__Prompt__. Only the lines below between the one holding "U kunt de belegging" and the one holding "ന്ത്രാലയം സ്ഥിരീകരിച്ചിരുന്നു.ഇത് തങ്ങളുടെ പര", inclusive, are to be reproduced word for word; the pictures are to be left out.

******

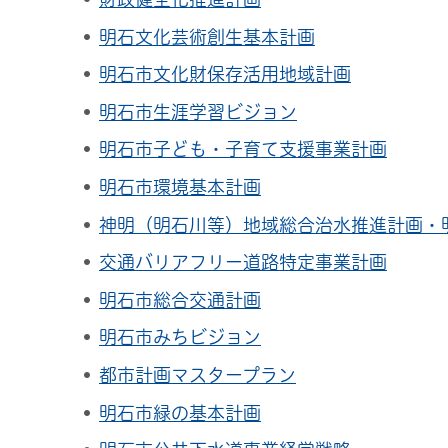
明石文化芸術創生基本計画
明石市文化財保存活用地域計画
明石市生涯学習ビジョン
明石市子ども・子育て支援事業計画
明石市環境基本計画
神明（明石川等）地域総合治水推進計画・
交通バリアフリー道路特定事業計画
明石市総合交通計画
明石市みちビジョン
都市計画マスタープラン
明石市緑の基本計画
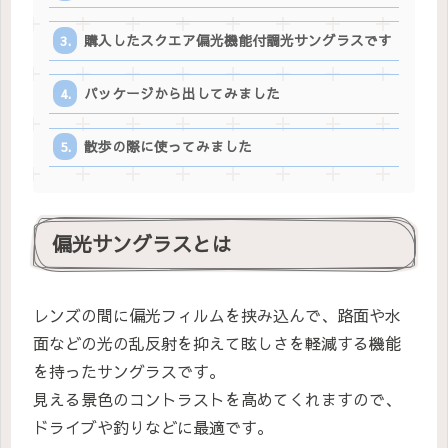
購入したスクエア偏光機能付調光サングラスです
パッケージから出してみました
散歩の際に使ってみました
偏光サングラスとは
レンズの間に偏光フィルムを挟み込んで、路面や水
面などの光の乱反射を抑えて眩しさを軽減する機能
を持ったサングラスです。
見える景色のコントラストを高めてくれますので、
ドライブや釣りなどに最適です。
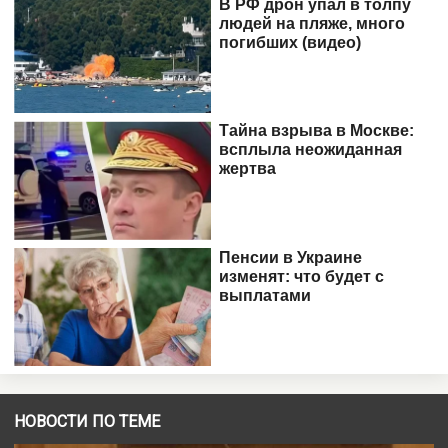
НОВОСТИ ПО ТЕМЕ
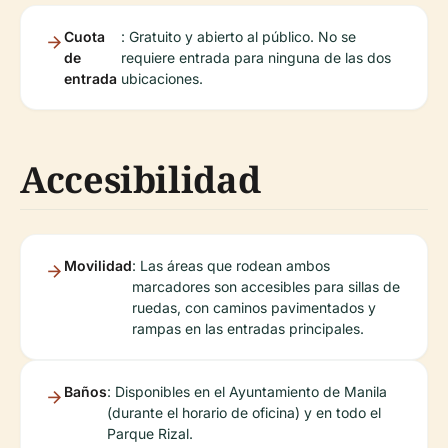
Cuota
: Gratuito y abierto al público. No se
de
requiere entrada para ninguna de las dos
entrada
ubicaciones.
Accesibilidad
Movilidad
: Las áreas que rodean ambos
marcadores son accesibles para sillas de
ruedas, con caminos pavimentados y
rampas en las entradas principales.
Baños
: Disponibles en el Ayuntamiento de Manila
(durante el horario de oficina) y en todo el
Parque Rizal.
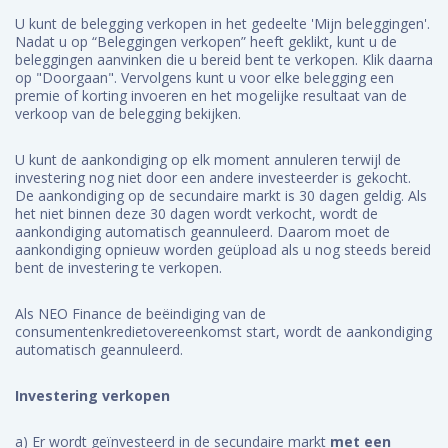
U kunt de belegging verkopen in het gedeelte 'Mijn beleggingen'.
Nadat u op “Beleggingen verkopen” heeft geklikt, kunt u de
beleggingen aanvinken die u bereid bent te verkopen. Klik daarna
op "Doorgaan". Vervolgens kunt u voor elke belegging een
premie of korting invoeren en het mogelijke resultaat van de
verkoop van de belegging bekijken.
U kunt de aankondiging op elk moment annuleren terwijl de
investering nog niet door een andere investeerder is gekocht.
De aankondiging op de secundaire markt is 30 dagen geldig. Als
het niet binnen deze 30 dagen wordt verkocht, wordt de
aankondiging automatisch geannuleerd. Daarom moet de
aankondiging opnieuw worden geüpload als u nog steeds bereid
bent de investering te verkopen.
Als NEO Finance de beëindiging van de
consumentenkredietovereenkomst start, wordt de aankondiging
automatisch geannuleerd.
Investering verkopen
a) Er wordt geïnvesteerd in de secundaire markt
met een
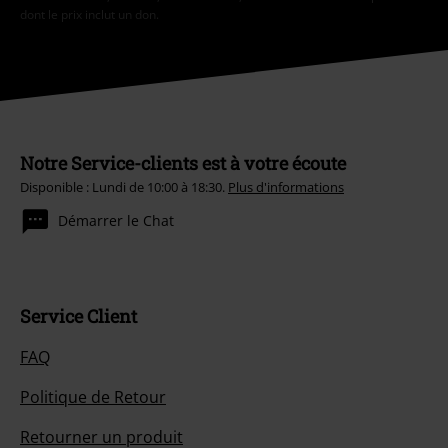
dont le prix inclut un don.
Notre Service-clients est à votre écoute
Disponible : Lundi de 10:00 à 18:30.
Plus d'informations
Démarrer le Chat
Service Client
FAQ
Politique de Retour
Retourner un produit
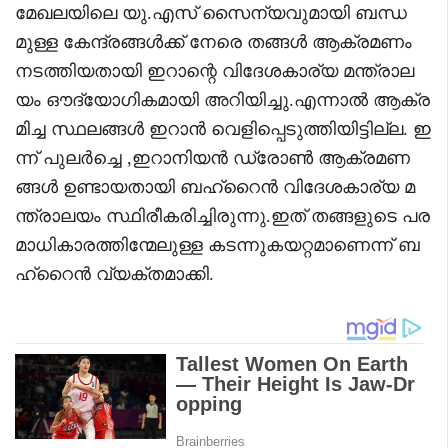
മേഖലയിലെ യു.എസ് സൈന്യവുമായി ബന്ധ
മുള്ള കേന്ദ്രങ്ങൾക്ക് നേരെ തങ്ങൾ ആക്രമണം
നടത്തിയതായി ഇറാന്റെ വിദേശകാര്യ മന്ത്രാല
യം ഔദ്യോഗികമായി അറിയിച്ചു.എന്നാൽ ആക്ര
മിച്ച സ്ഥലങ്ങൾ ഇറാൻ വെളിപ്പെടുത്തിയിട്ടില്ല. ഇ
ന്ന് പുലർച്ചെ ,ഇറാനിയൻ ഡ്രോൺ ആക്രമണ
ങ്ങൾ ഉണ്ടായതായി ബഹ്റൈൻ വിദേശകാര്യ മ
ന്ത്രാലയം സ്ഥിരീകരിച്ചിരുന്നു.ഇത് തങ്ങളുടെ പര
മാധികാരത്തിന്മേലുള്ള കടന്നുകയറ്റമാണെന്ന് ബ
ഹ്റൈൻ വ്യക്തമാക്കി.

******

__Result__.
U kunt de belegging verkopen in het gedeelte 'Mijn beleggingen'.
Nadat u op “Beleggingen verkopen” heeft geklikt, kunt u de
beleggingen aanvinken die u bereid bent te verkopen. Klik daarna
op "Doorgaan". Vervolgens kunt u voor elke belegging een
premie of korting invoeren en het mogelijke resultaat van de
verkoop van de belegging bekijken.
U kunt de aankondiging op elk moment annuleren terwijl de
investering nog niet door een andere investeerder is gekocht.
De aankondiging op de secundaire markt is 30 dagen geldig. Als
het niet binnen deze 30 dagen wordt verkocht, wordt de
aankondiging automatisch geannuleerd. Daarom moet de
aankondiging opnieuw worden geüpload als u nog steeds bereid
bent de investering te verkopen.
Als NEO Finance de beëindiging van de
consumentenkredietovereenkomst start, wordt de aankondiging
automatisch geannuleerd.
Investering verkopen
a) Er wordt geïnvesteerd in de secundaire markt
met een
dont le prix inclut un don.
Notre Service-clients est à votre écoute
Disponible : Lundi de 10:00 à 18:30.
Plus d'informations
Démarrer le Chat
Service Client
FAQ
Politique de Retour
Retourner un produit
മേഖലയിലെ യു.എസ് സൈന്യവുമായി ബന്ധ
മുള്ള കേന്ദ്രങ്ങൾക്ക് നേരെ തങ്ങൾ ആക്രമണം
നടത്തിയതായി ഇറാന്റെ വിദേശകാര്യ മന്ത്രാല
യം ഔദ്യോഗികമായി അറിയിച്ചു.എന്നാൽ ആക്ര
മിച്ച സ്ഥലങ്ങൾ ഇറാൻ വെളിപ്പെടുത്തിയിട്ടില്ല. ഇ
ന്ന് പുലർച്ചെ ,ഇറാനിയൻ ഡ്രോൺ ആക്രമണ
ങ്ങൾ ഉണ്ടായതായി ബഹ്റൈൻ വിദേശകാര്യ മ
ന്ത്രാലയം സ്ഥിരീകരിച്ചിരുന്നു.ഇത് തങ്ങളുടെ പര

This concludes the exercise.